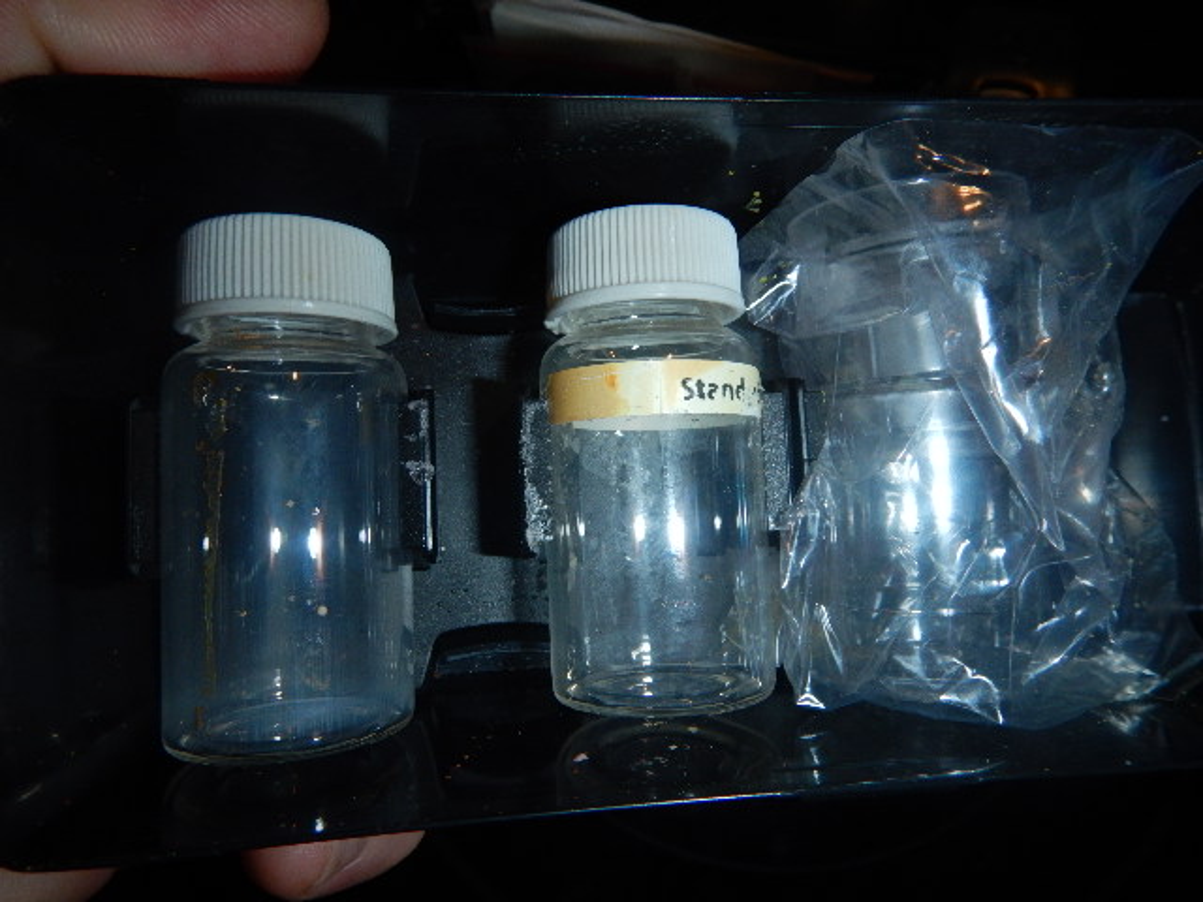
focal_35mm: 24
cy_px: 451
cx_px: 602
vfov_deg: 56.8
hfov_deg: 71.6
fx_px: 834
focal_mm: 4.3
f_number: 8.2
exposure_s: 1/30
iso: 200
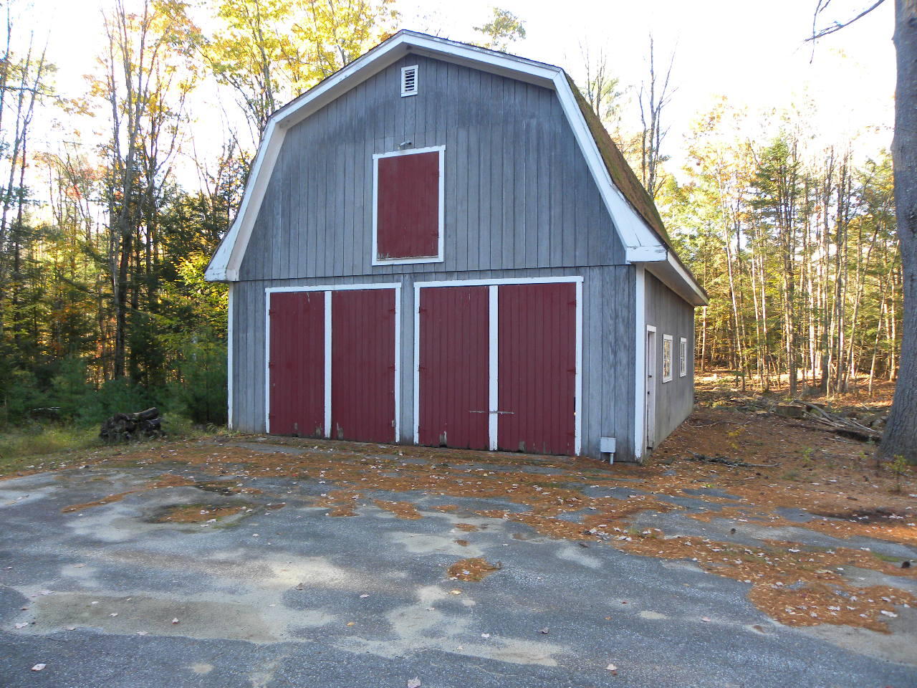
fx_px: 689
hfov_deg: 67.3
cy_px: 344
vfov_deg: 53.1
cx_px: 458
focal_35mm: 26
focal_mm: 4.6
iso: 90
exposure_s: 1/70.2
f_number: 2.8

——————

**About this task**
Leave every picture out and output the records exactly.

**Solution below**
focal_35mm: 24
cy_px: 451
cx_px: 602
vfov_deg: 56.8
hfov_deg: 71.6
fx_px: 834
focal_mm: 4.3
f_number: 8.2
exposure_s: 1/30
iso: 200
fx_px: 689
hfov_deg: 67.3
cy_px: 344
vfov_deg: 53.1
cx_px: 458
focal_35mm: 26
focal_mm: 4.6
iso: 90
exposure_s: 1/70.2
f_number: 2.8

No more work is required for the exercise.